Love is not Forbidden
I can remember a time when for many years I longed for love.
Love had a very warped meaning for me back then.
I basically needed someone to devote their entire human experience to my enjoyment.
I felt inside like people should love me, that it was protocol.
All religions say that we should love, right?
Love would stop wars, right?
I felt love was being conciderate of others, and making sure others were happy. I felt that love meant constant giving with no traces of selfishness. I felt that love was to be expressed. I felt that family should always show unconditional love. I felt that friends should always be there with forgiving hearts. I felt that partners should be faithful and wrapped up in each other all of the time. I felt that social charity groups should be nonjudgemental.
Well thanks to you writers I read to many fiction novels. Ha. Just kidding. I misinterpreted all of it. Since I expected more of every human I met than they could or should give, I spent many Valentine's Day alone. Or feeling very alone anyway. People couldn't handle feeling bad because someone expected them to fill the hole inside of their heart. We have to that ourselves.

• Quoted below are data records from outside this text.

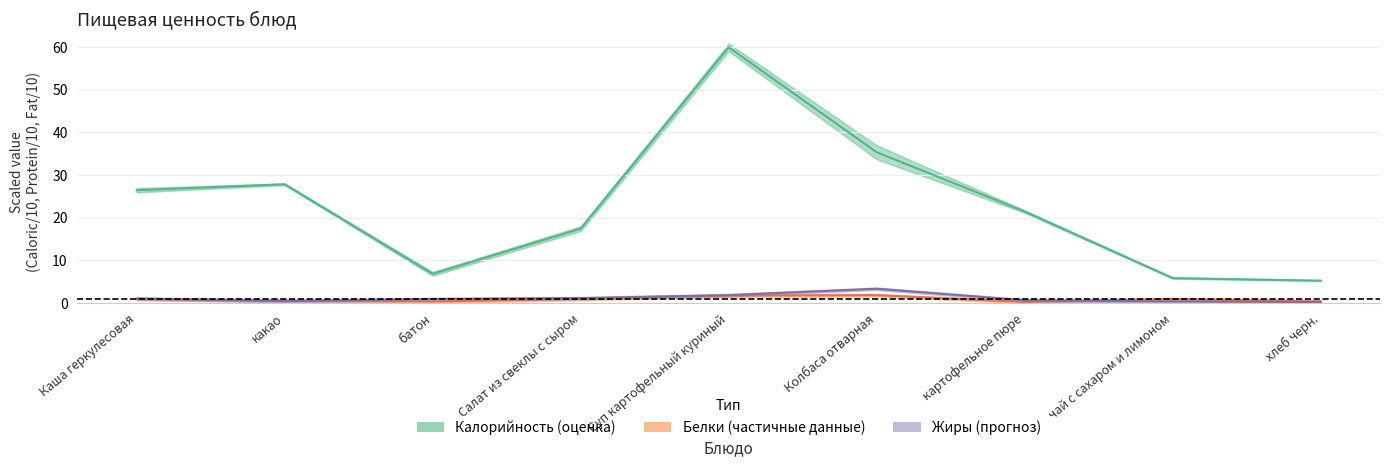

Rank the series at батон from lowest to highest value.

Белки, Жиры, Калорийность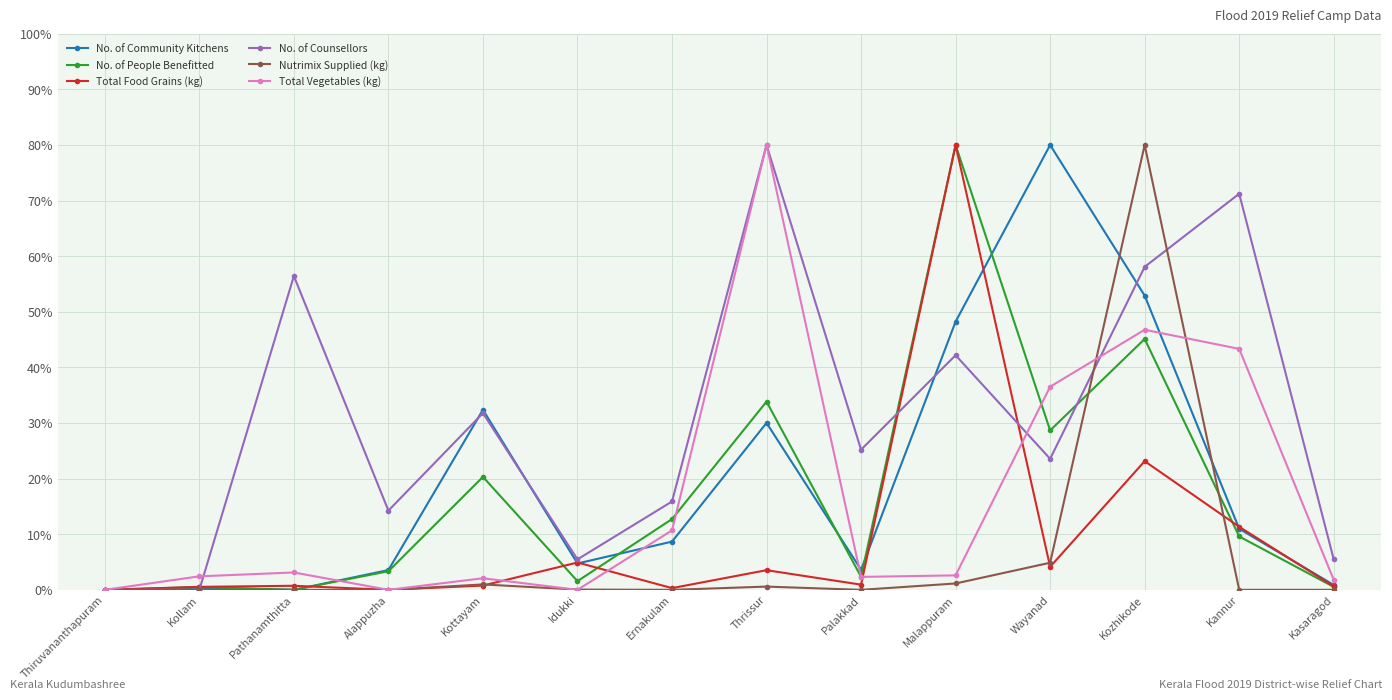

Is it true that No. of Community Kitchens equals 30.0 at Thrissur?

True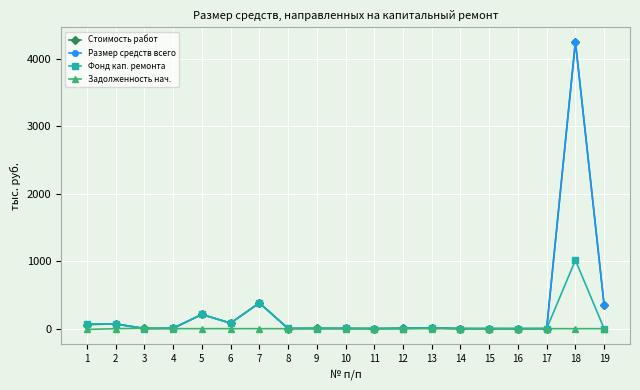

How many lines are shown in the chart?

4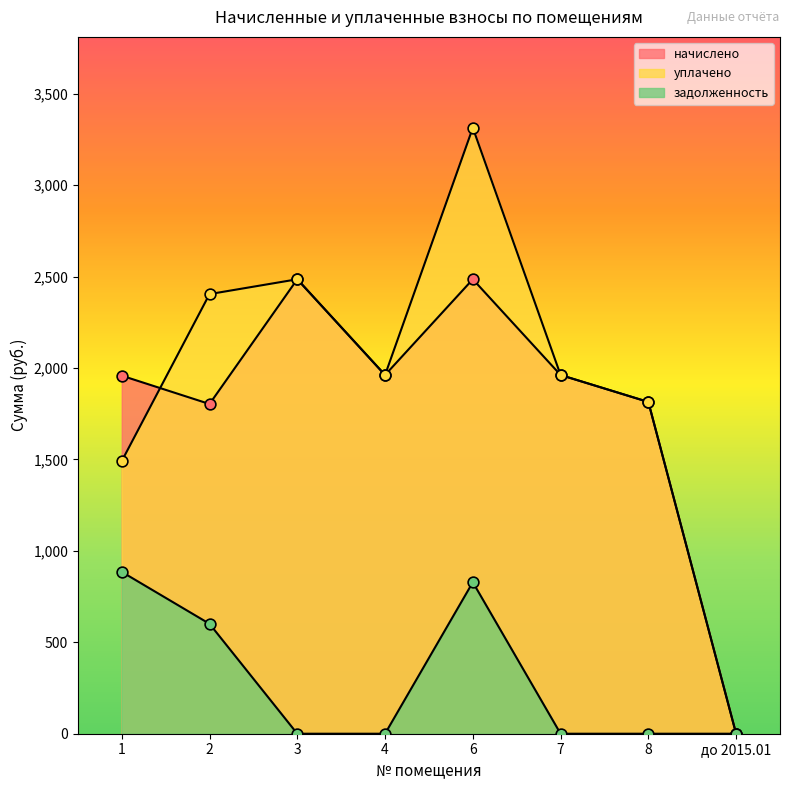

At which category is the sum across all series the highest?

6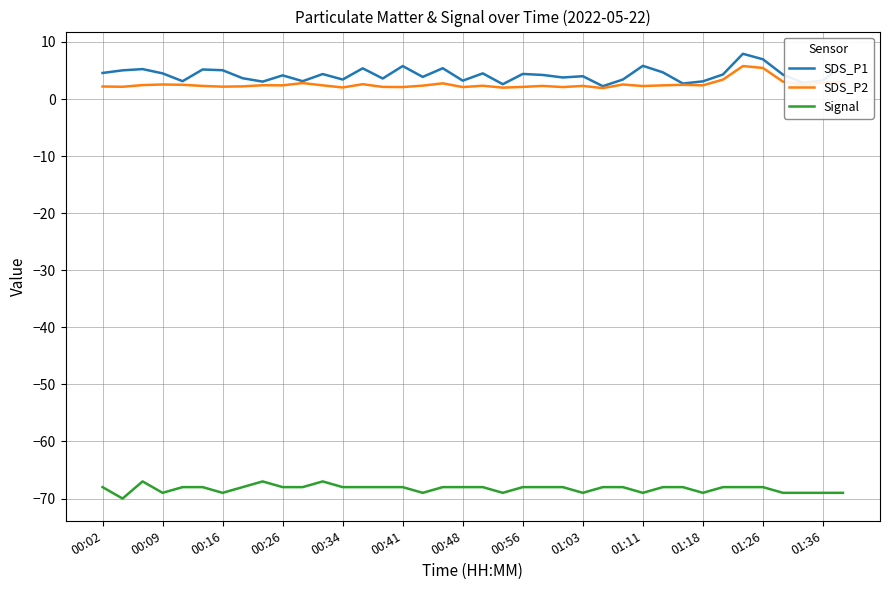

Which series has the largest total across all categories?

SDS_P1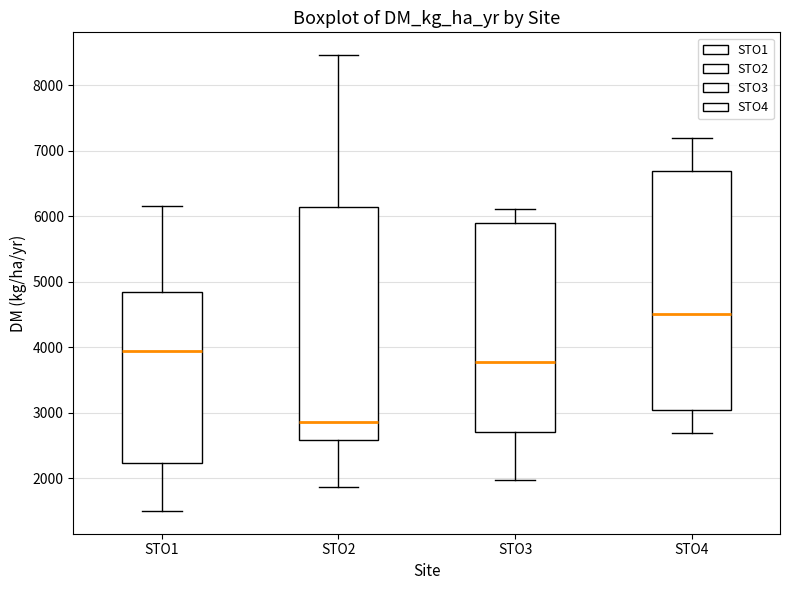

Reading left to right, transcribe this box plot: for each box, give where its median line is, the range the box spans, and where its two whiskers end, as read against the y-axis. The values are not printed on the chart, so give them approximately, as read against the axis.

STO1: median 3900, box 2200 to 4800, whiskers 1500 to 6100
STO2: median 2900, box 2600 to 6100, whiskers 1900 to 8500
STO3: median 3800, box 2700 to 5900, whiskers 2000 to 6100
STO4: median 4500, box 3000 to 6700, whiskers 2700 to 7200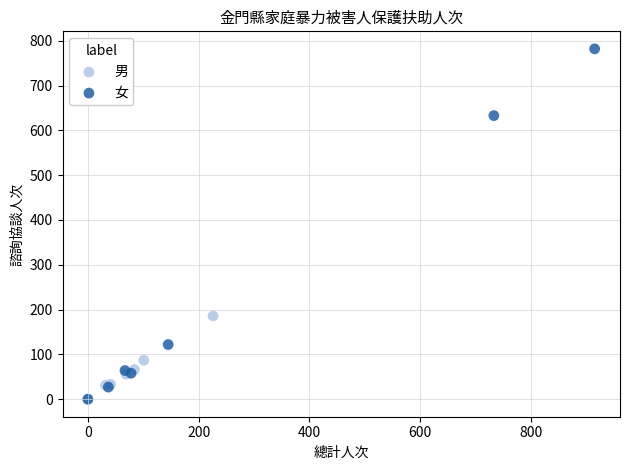

Which series reaches the maximum Y coordinate?

女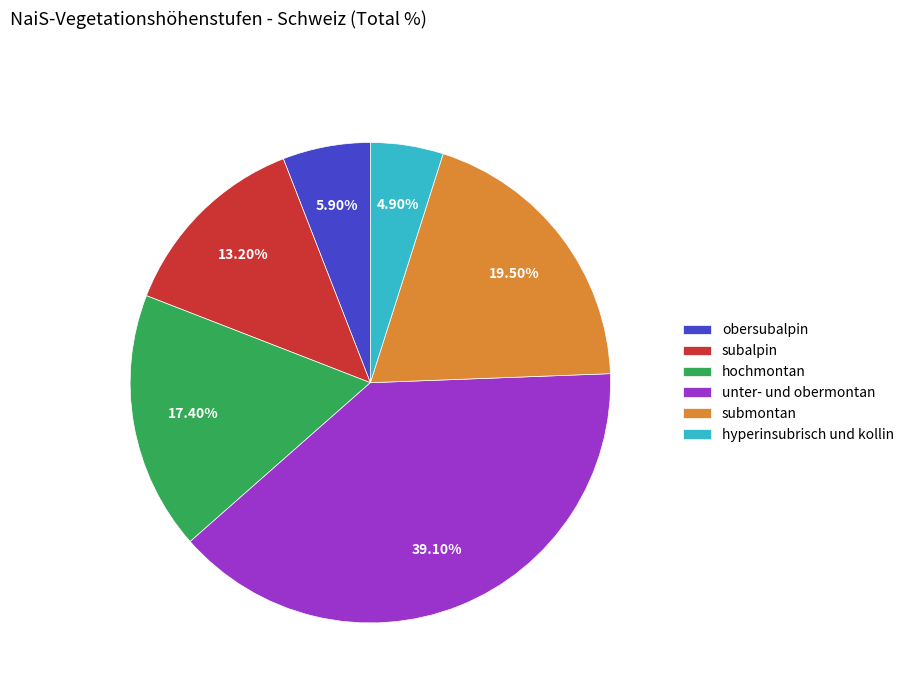

What percentage is the obersubalpin slice, to the nearest percent?

6%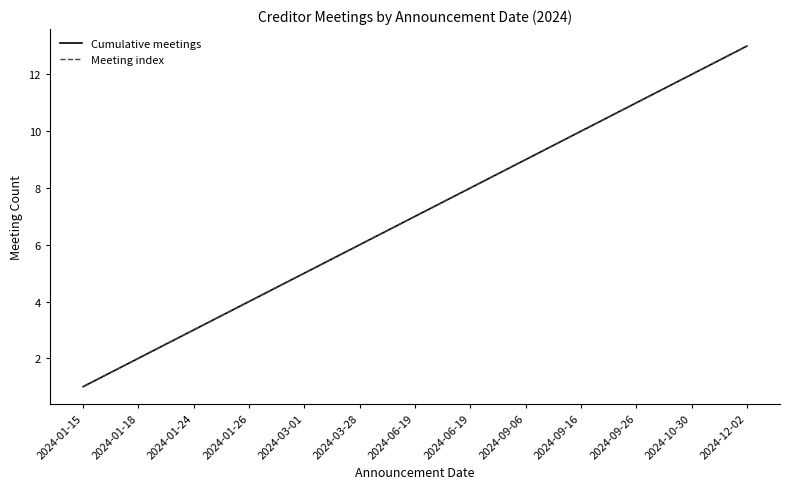

Which category has the highest value in the Meeting index series?

2024-12-02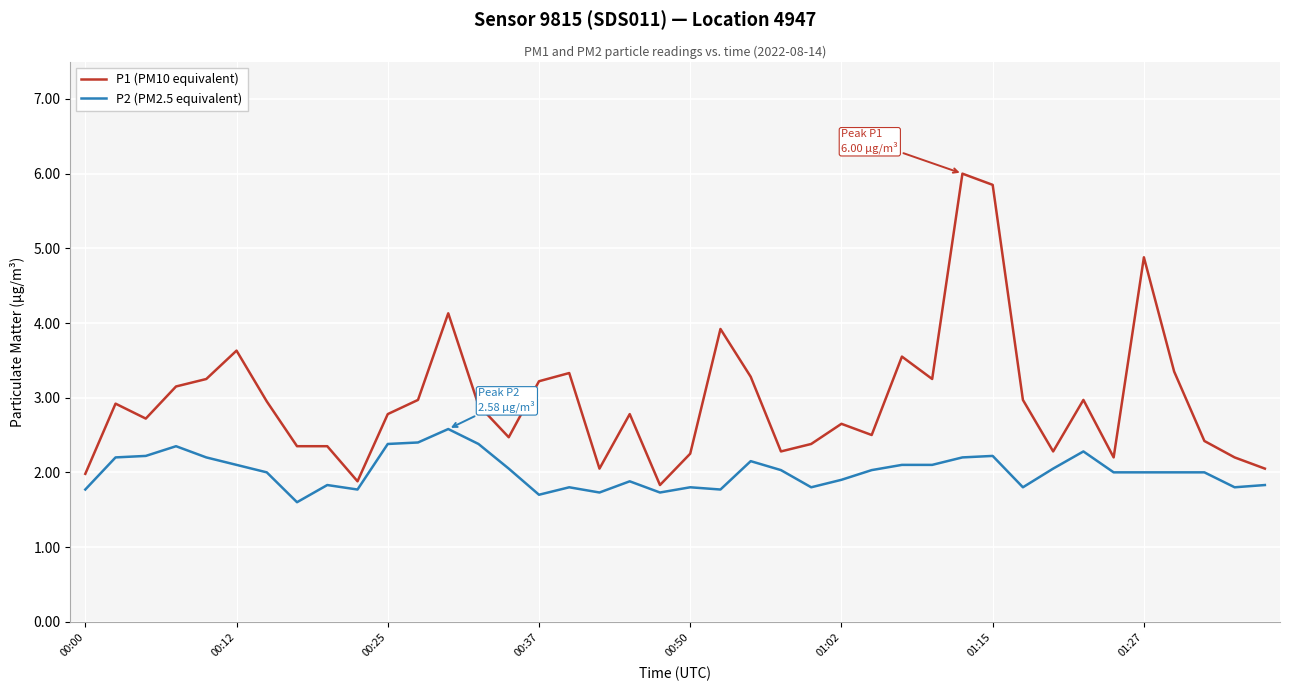

What is the minimum value shown in the chart?

1.6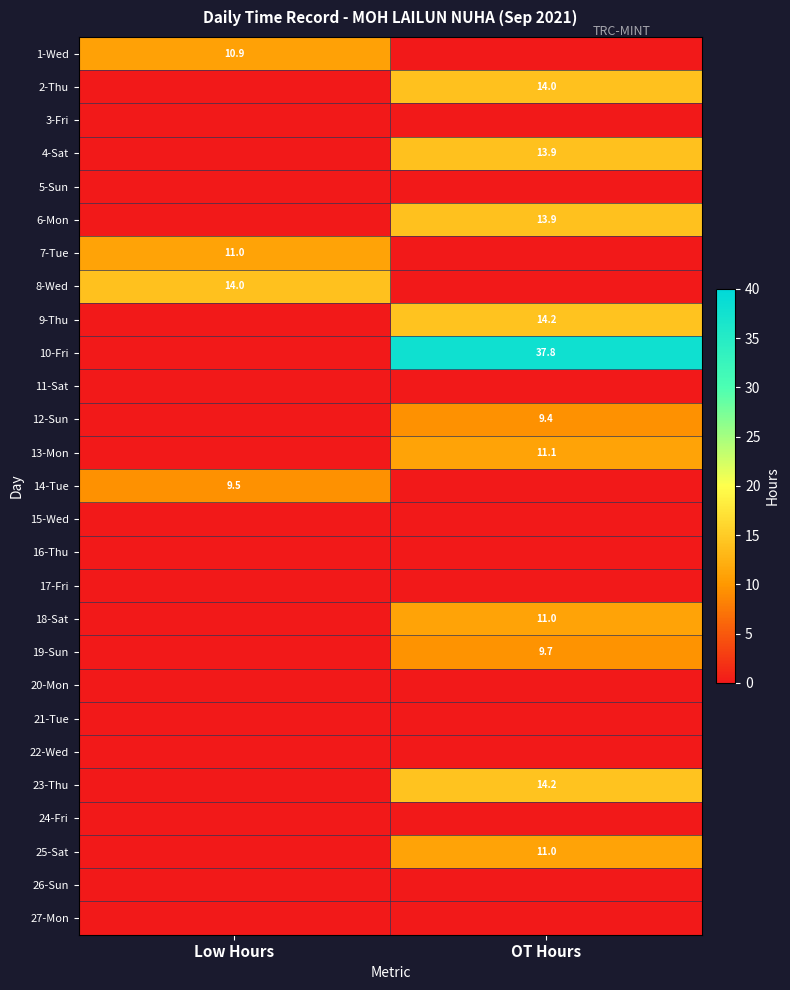

Is it true that 9-Thu equals 14.2 at OT Hours?

True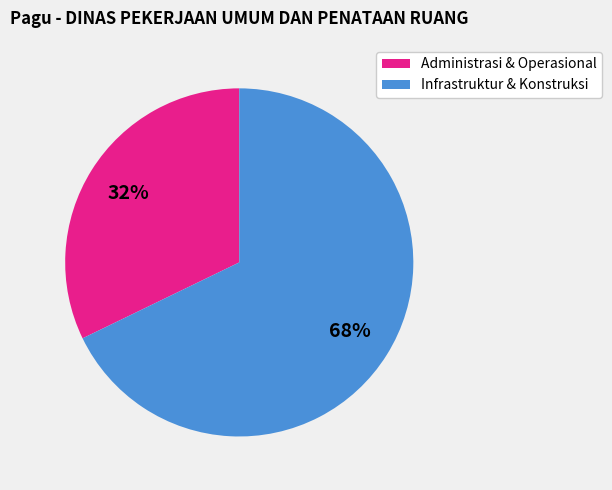

How many segments does this pie chart have?

2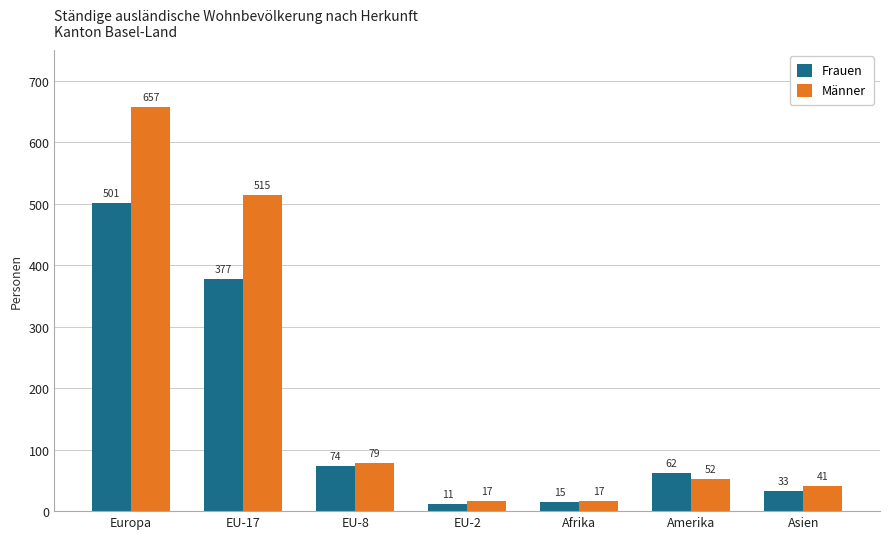

What is the maximum value for Männer?

657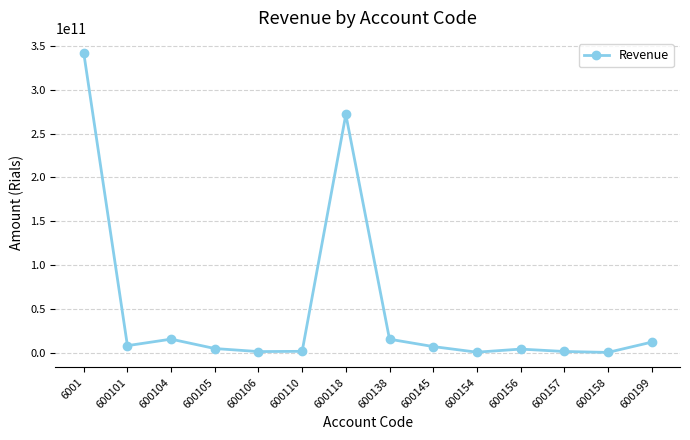

Is it true that the value at 6001 is 598631121458?

False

When I finally focused on me and not others I slowly begin to realize that I enjoyed my own company. I would treat myself on this sweet holiday. I begin to find things in the world I loved and enjoyed. As I grew to love myself and this experience I drew others to me that enjoyed what I did. I recieved my first Valentine gift that I didn't guilt someone into sharing five years ago from my now fiance. I now am enjoying different types of love.
Enjoy the Valentine's gift hidden in your own heart this time. You will never look back.